The 1960s were the years with the greatest visibility of Martorell’s work. At the beginning of the decade she traveled to New York, where she connected with neo-figuration, pop-art, happenings, kineticism and the dematerialization of the work. In 1961 she had a solo exhibition at the Collector’s Gallery in New York and his first tapestry show in Salta. In 1962 he exhibited at the Museum of Contemporary Art of Chile and in 1963 he joined the exhibition Ocho artistas constructivos, at the MNBA, in Buenos Aires, invited by its director Jorge Romero Brest. In 1967 she opened a solo exhibition of tapestries executed by Cafayate textile artisans at the El Sol gallery in Buenos Aires. That year she also participated in the National Salon and the exhibition Beyond Geometry, at the Di Tella Institute.

In 1974 she presented an individual exhibition at the Venezuelan-Argentine Center for Scientific- Technological Cultural Cooperation in Caracas. In

1975 he presented two important exhibitions, both at the Bonino gallery in Buenos Aires and at the Avril gallery in Mexico. In 1977 she held a solo exhibition at the San Diego Gallery in Bogotá, culminating the decade with a large exhibition at the OAS headquarters in Washington D.C called Pinturas de María Martorell.

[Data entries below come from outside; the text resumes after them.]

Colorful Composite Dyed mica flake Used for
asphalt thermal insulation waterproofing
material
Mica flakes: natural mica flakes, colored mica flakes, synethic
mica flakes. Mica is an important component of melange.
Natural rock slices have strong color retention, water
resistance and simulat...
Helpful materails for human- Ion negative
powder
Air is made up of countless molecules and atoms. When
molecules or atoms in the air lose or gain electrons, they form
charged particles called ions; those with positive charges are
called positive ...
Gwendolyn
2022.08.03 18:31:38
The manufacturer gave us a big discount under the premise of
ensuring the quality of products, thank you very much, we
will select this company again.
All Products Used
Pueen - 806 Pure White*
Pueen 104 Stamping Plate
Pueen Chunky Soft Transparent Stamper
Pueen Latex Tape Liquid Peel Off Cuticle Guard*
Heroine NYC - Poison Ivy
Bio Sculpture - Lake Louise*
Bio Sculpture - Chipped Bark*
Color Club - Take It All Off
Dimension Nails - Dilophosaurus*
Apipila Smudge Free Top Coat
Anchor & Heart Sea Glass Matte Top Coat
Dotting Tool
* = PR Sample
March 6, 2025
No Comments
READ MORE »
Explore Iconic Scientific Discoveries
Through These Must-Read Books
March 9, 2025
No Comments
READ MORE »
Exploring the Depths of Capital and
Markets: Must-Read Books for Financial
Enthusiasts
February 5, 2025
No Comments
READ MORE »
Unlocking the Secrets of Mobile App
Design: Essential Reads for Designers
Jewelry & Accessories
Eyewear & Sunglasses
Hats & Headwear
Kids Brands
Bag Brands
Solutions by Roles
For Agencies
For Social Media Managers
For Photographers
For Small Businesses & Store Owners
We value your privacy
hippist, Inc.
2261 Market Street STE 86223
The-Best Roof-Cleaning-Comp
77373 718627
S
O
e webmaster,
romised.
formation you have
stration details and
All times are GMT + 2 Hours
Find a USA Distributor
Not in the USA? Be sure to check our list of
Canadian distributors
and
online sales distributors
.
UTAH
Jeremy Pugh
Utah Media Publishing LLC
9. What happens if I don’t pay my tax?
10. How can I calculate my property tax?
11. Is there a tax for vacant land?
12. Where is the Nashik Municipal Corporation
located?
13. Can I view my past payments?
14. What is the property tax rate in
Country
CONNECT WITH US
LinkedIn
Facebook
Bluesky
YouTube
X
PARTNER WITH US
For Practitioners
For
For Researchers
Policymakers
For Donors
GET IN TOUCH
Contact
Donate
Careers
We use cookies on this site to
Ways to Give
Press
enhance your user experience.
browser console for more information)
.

As part of the recognition of her artistic work, on December 22, 1980, the Academy of Fine Arts appointed María Martorell as academic delegate for the province of Salta. In 1982 she held a solo show called El pintor y su memoria, at the Unión Carbide Argentina space in Buenos Aires and in 1985 at the Centoira gallery. In 1989, she received the Artistic Merit Award granted by the government of the province of Salta. In 1990, the Museum of Modern Art of Buenos Aires (MAMBA) organized a retrospective exhibition of his work, called De la Figuración a la abstracción 1948-1990. During that decade and the next, she continued to actively participate in the artistic scene, both in Buenos Aires and Salta, with various individual and collective exhibitions in spaces such as the Recoleta Cultural Center, the Palais de Glace, the MAMBA and the Museum of Contemporary Art in Jump

On July 26, 2010, she died in the city of Salta. In the 20th edition of ArteBA, a tribute called María Martorell: La energía desencadenada (1909-2010) was realized. In 2013, the Museum of Fine Arts of Salta held the tribute exhibition La Energía del Color, where works from different stages of the artist were presented.